TEXT SECTION —
Create a new instance with the given schema. On success the new instanceId is saved automatically and used for subsequent calls.

import { SchemaType } from "xmemory";

const ok = await mem.createInstance(schemaYml, SchemaType.YML);
const ok = await mem.createInstance(schemaJson, SchemaType.JSON);

write(text, options?) → Promise<WriteResponse>

Extract structured objects from text and store them in the instance.

const resp = await mem.write("Bob joined the team on Monday as a designer.");
console.log(resp.status); // "ok" or "error"

Options: { timeoutMs?, extractionLogic? } where extractionLogic is "fast", "regular", or "deep" (default: "deep").

writeAsync(text, options?) → Promise<AsyncWriteResponse>

Start an asynchronous write and return immediately with a write_id for tracking.

const resp = await mem.writeAsync("Carol is a manager based in Berlin.", {
  extractionLogic: "deep",
});
console.log(resp.write_id); // use this to check status

Options: { timeoutMs?, extractionLogic?, extractWriteId? }.

writeStatus(writeId, options?) → Promise<WriteStatusResponse>

Check the status of an async write operation.

const status = await mem.writeStatus(resp.write_id);
console.log(status.write_status); // "queued" | "processing" | "completed" | "failed" | "not_found"

read(query, options?) → Promise<ReadResponse>

Query the instance and get a natural-language answer.

const resp = await mem.read("Who is on the team?");
console.log(resp.reader_result?.answer);

Options: { timeoutMs? }.

Error handling

All errors raise XmemoryAPIError.

import { XmemoryAPIError, xmemoryInstance } from "xmemory";

const mem = await xmemoryInstance({ url: "https://api.xmemory.ai", token: "..." });

try {
  const resp = await mem.read("something");
} catch (e) {
  if (e instanceof XmemoryAPIError) {
    console.error(`API error (HTTP ${e.status}): ${e.message}`);
  }
}

Mastra integration

You can also use xmemory as an MCP server within Mastra.ai.

First, create a local Mastra instance:

npm create mastra@latest mastra-with-xmemory

From within this example mastra-with-xmemory directory, first give it some LLM key:

echo "export ANTHROPIC_API_KEY=$ANTHROPIC_API_KEY_FOR_MASTRA" >>.env

Then you may want to add MCP support to Mastra first, for its hot reload to pick up xmemory right away.

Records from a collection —
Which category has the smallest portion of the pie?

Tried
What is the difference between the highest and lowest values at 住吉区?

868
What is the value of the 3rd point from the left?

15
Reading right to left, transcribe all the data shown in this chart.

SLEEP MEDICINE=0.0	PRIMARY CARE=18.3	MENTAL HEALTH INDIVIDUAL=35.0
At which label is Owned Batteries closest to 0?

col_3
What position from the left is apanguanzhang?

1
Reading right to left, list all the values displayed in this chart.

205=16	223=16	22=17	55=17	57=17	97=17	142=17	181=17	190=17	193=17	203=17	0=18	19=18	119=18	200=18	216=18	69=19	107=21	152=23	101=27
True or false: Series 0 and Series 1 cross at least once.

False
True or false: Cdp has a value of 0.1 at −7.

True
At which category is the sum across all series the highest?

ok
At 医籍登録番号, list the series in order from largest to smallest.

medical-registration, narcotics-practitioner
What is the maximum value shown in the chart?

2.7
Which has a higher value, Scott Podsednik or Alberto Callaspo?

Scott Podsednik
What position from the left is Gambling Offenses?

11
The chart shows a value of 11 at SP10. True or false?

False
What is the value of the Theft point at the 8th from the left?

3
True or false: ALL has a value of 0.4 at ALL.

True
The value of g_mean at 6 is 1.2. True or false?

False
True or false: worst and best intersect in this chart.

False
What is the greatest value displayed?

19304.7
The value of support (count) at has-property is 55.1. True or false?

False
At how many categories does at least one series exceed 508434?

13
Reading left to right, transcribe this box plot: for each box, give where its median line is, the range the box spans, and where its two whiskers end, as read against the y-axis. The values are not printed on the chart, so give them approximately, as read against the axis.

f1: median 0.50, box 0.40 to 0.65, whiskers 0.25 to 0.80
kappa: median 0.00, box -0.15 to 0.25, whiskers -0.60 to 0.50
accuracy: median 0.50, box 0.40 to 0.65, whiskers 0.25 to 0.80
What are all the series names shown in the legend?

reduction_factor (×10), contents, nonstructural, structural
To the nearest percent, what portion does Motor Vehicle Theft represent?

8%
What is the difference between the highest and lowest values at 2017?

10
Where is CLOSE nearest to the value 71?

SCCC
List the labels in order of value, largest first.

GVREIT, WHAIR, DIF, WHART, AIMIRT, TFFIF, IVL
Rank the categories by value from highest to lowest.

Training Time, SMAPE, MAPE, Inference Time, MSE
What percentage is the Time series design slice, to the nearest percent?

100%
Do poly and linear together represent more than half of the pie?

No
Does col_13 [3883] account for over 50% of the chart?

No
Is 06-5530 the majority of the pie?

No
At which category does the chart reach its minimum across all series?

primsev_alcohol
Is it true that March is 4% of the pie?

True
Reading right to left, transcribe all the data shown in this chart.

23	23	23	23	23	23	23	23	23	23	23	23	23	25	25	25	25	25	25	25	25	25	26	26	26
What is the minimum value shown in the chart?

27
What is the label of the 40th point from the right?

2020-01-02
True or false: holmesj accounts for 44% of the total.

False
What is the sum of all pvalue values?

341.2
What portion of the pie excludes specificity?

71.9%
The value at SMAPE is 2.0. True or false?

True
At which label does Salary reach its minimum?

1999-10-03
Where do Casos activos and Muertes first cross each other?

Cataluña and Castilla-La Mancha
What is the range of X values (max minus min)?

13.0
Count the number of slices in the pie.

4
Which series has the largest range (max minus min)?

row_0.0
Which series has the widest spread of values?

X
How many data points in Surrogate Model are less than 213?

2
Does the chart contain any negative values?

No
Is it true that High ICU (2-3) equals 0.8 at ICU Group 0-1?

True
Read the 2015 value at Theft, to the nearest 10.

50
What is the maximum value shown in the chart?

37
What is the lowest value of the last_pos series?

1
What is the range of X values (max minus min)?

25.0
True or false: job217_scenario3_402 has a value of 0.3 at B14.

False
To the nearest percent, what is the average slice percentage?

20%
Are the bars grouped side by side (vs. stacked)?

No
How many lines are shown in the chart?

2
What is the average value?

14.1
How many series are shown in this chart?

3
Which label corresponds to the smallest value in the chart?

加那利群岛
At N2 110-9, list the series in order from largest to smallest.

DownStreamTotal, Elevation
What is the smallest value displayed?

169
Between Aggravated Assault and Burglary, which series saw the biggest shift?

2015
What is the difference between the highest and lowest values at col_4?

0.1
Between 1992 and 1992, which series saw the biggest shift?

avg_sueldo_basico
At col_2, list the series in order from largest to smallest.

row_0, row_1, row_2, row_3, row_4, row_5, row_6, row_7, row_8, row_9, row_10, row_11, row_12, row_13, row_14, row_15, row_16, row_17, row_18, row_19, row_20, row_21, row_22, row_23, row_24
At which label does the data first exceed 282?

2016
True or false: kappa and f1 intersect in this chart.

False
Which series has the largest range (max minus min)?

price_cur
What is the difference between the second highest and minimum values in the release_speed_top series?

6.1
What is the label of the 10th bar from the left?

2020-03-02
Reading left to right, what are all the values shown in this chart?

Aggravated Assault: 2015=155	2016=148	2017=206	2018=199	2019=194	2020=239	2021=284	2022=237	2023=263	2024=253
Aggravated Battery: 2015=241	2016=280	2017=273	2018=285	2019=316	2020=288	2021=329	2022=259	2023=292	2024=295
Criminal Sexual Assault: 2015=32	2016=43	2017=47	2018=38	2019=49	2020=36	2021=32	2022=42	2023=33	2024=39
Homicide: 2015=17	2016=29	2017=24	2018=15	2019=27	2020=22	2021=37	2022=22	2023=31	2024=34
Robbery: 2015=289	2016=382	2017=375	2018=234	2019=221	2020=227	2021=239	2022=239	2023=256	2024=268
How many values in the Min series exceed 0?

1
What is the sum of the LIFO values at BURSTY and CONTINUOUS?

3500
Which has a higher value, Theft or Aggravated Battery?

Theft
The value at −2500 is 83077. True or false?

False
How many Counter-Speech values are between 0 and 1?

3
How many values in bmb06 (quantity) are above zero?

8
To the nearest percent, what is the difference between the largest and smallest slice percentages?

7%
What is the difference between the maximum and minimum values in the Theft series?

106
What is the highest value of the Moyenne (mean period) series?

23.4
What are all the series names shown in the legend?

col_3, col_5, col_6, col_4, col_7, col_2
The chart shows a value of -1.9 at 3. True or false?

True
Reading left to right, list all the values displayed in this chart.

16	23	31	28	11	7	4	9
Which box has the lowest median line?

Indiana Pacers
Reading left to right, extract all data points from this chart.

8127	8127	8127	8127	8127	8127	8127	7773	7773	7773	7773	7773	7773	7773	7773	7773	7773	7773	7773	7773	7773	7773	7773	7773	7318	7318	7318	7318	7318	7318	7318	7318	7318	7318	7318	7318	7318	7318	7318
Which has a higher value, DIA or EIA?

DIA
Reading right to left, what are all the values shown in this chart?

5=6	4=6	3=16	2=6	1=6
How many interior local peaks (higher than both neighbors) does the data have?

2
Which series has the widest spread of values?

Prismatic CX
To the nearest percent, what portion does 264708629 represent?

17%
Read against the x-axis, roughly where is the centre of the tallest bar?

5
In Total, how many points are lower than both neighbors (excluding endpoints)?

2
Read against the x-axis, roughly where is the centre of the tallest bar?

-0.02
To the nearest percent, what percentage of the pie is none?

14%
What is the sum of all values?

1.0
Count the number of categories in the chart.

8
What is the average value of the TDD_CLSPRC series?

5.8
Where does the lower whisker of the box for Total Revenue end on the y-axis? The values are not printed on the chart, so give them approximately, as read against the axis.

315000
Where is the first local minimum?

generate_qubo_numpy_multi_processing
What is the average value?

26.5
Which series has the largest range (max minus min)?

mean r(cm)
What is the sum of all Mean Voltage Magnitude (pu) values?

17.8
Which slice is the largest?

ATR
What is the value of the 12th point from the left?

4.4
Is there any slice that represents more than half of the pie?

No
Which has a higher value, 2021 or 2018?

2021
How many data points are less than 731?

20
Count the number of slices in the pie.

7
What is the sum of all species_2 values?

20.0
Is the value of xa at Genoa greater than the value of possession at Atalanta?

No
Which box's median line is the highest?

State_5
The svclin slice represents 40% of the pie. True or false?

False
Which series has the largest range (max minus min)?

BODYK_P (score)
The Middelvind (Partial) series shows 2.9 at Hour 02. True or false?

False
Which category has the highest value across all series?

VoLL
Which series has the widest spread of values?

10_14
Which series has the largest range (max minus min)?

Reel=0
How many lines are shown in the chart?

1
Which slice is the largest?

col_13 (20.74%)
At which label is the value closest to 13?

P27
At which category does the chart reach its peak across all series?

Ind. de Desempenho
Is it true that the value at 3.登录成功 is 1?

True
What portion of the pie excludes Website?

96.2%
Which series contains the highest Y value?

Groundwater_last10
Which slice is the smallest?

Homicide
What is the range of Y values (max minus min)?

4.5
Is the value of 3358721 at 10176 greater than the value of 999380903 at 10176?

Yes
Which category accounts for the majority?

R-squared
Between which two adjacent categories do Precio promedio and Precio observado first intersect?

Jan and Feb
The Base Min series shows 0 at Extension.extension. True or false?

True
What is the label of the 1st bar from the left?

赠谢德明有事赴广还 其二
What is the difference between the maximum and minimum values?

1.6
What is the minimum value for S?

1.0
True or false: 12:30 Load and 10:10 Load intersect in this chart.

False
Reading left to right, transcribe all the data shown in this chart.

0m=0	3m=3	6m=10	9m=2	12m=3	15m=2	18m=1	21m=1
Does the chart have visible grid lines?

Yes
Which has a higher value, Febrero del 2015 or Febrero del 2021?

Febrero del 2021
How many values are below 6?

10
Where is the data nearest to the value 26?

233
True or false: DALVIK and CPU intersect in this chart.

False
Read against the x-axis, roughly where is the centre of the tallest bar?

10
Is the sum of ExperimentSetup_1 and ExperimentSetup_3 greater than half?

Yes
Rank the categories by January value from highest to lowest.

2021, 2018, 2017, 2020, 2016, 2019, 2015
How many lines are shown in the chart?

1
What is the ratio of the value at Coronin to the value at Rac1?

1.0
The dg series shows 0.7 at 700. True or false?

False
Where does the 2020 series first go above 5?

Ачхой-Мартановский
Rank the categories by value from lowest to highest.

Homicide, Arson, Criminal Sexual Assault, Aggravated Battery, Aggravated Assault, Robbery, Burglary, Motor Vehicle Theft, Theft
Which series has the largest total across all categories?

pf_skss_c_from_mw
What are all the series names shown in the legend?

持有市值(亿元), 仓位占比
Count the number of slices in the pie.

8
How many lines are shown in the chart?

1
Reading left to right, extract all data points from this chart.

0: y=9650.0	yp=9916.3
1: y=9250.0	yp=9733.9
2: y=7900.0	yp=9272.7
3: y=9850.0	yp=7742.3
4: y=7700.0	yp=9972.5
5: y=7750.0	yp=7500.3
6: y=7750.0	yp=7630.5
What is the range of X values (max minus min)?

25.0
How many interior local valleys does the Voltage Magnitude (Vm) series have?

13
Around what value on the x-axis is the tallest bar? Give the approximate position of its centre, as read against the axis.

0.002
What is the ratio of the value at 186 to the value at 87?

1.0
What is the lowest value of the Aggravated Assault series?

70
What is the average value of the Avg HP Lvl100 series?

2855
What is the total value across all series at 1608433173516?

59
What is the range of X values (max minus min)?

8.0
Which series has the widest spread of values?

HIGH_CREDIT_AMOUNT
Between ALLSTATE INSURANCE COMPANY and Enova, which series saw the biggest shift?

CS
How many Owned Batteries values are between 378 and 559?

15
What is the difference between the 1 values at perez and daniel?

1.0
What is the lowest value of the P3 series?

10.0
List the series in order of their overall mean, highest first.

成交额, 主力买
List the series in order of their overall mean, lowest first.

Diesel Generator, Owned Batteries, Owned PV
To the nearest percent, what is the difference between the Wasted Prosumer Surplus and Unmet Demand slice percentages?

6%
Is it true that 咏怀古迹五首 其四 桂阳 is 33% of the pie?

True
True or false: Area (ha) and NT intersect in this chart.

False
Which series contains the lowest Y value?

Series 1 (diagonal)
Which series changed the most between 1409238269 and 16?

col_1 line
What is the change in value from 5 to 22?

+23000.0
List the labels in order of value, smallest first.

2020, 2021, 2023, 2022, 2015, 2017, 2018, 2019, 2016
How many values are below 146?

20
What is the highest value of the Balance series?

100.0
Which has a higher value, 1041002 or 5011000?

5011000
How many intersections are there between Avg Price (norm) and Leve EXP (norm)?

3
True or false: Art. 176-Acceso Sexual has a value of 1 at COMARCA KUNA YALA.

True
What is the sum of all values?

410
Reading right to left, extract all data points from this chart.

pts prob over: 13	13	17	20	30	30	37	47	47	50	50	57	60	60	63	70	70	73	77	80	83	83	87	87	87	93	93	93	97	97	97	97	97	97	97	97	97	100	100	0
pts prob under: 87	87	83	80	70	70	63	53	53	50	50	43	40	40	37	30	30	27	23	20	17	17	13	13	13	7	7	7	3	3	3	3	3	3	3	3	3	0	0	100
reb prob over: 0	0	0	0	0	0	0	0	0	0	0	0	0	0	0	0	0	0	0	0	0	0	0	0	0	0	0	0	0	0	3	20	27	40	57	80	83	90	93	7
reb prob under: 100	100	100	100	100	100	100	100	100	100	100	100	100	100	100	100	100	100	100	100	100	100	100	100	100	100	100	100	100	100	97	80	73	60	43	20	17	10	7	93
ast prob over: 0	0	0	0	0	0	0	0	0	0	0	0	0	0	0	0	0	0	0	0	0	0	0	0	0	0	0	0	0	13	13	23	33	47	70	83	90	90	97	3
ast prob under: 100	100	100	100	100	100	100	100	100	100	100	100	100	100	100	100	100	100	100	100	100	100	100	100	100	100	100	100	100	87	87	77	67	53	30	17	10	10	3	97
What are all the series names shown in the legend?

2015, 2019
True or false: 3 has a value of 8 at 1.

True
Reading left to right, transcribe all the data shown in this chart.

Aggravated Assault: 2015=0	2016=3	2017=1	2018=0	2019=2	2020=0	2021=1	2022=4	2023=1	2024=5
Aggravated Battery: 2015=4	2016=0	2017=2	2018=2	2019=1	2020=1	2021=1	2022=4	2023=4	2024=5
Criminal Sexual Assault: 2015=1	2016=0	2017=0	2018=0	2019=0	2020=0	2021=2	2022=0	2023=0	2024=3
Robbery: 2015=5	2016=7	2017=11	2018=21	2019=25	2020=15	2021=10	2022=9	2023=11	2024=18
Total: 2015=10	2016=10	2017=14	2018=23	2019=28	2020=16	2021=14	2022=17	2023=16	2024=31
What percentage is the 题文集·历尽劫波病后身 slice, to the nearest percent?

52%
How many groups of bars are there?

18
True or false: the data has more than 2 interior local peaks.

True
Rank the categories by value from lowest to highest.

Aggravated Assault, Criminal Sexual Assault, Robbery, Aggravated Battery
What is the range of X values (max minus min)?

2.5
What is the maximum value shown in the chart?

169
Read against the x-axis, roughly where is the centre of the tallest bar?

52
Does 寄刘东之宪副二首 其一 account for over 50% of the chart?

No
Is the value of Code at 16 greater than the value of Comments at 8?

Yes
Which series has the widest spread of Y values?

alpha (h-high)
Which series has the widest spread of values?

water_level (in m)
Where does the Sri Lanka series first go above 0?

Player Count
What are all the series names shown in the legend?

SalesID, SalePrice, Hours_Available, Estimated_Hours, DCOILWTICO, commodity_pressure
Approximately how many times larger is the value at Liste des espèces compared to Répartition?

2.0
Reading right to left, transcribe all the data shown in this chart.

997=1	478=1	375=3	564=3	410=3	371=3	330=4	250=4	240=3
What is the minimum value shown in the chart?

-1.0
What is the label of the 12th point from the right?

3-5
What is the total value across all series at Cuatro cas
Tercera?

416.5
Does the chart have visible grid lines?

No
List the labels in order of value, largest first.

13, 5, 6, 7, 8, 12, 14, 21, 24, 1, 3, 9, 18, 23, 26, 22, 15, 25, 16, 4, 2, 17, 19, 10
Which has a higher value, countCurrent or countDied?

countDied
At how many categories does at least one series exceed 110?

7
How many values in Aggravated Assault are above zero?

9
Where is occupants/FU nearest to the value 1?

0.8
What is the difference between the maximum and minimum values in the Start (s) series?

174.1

ACTIONS TO TAKE —
1. Could you echo the xmemory documentation between "writeStatus(writeId, options?) →" and "a natural-language answer.", inclusive?
2. Answer these from the xmemory documentation:
(a) What is the default value of extractionLogic?
(b) What error type do all errors raise?
(c) Which command creates a local Mastra instance?
3. Can you pick up the xmemory documentation after its final sentence and keep it going?

ANSWERS IN ORDER —
1.
writeStatus(writeId, options?) → Promise<WriteStatusResponse>

Check the status of an async write operation.

const status = await mem.writeStatus(resp.write_id);
console.log(status.write_status); // "queued" | "processing" | "completed" | "failed" | "not_found"

read(query, options?) → Promise<ReadResponse>

Query the instance and get a natural-language answer.

2.
(a) "deep"
(b) XmemoryAPIError
(c) npm create mastra@latest mastra-with-xmemory

3.
npm i @mastra/mcp

Then fire up the AI-assisted IDE of your choice and give it this prompt.

We need to integrate the `xmemory` MCP server with the Mastra instance running from this directory.

To do this we need to add the `xmemory` Agent, alongside the Weather Agent, and the `xmemory` MCP server to use the Tools from it.

The `xmemory` Agent setup is straightforward, just clone what the Weather Agent has, with `xmemory`-specific instructions. Use the following instructions:

~ ~ ~

> You are the xmemory assistant. You help users manage and query their xmemory instance:
> - Create and configure new instances, generate or enhance schemas, connect and disconnect from instances.
> - Use the xmemory_admin_* tools to perform administrative and schema operations as requested.
> - Be concise and confirm what you did after each action.

~ ~ ~

For the MCP server, you need to add `@mastra/mcp` into `package.json` if it's not already there.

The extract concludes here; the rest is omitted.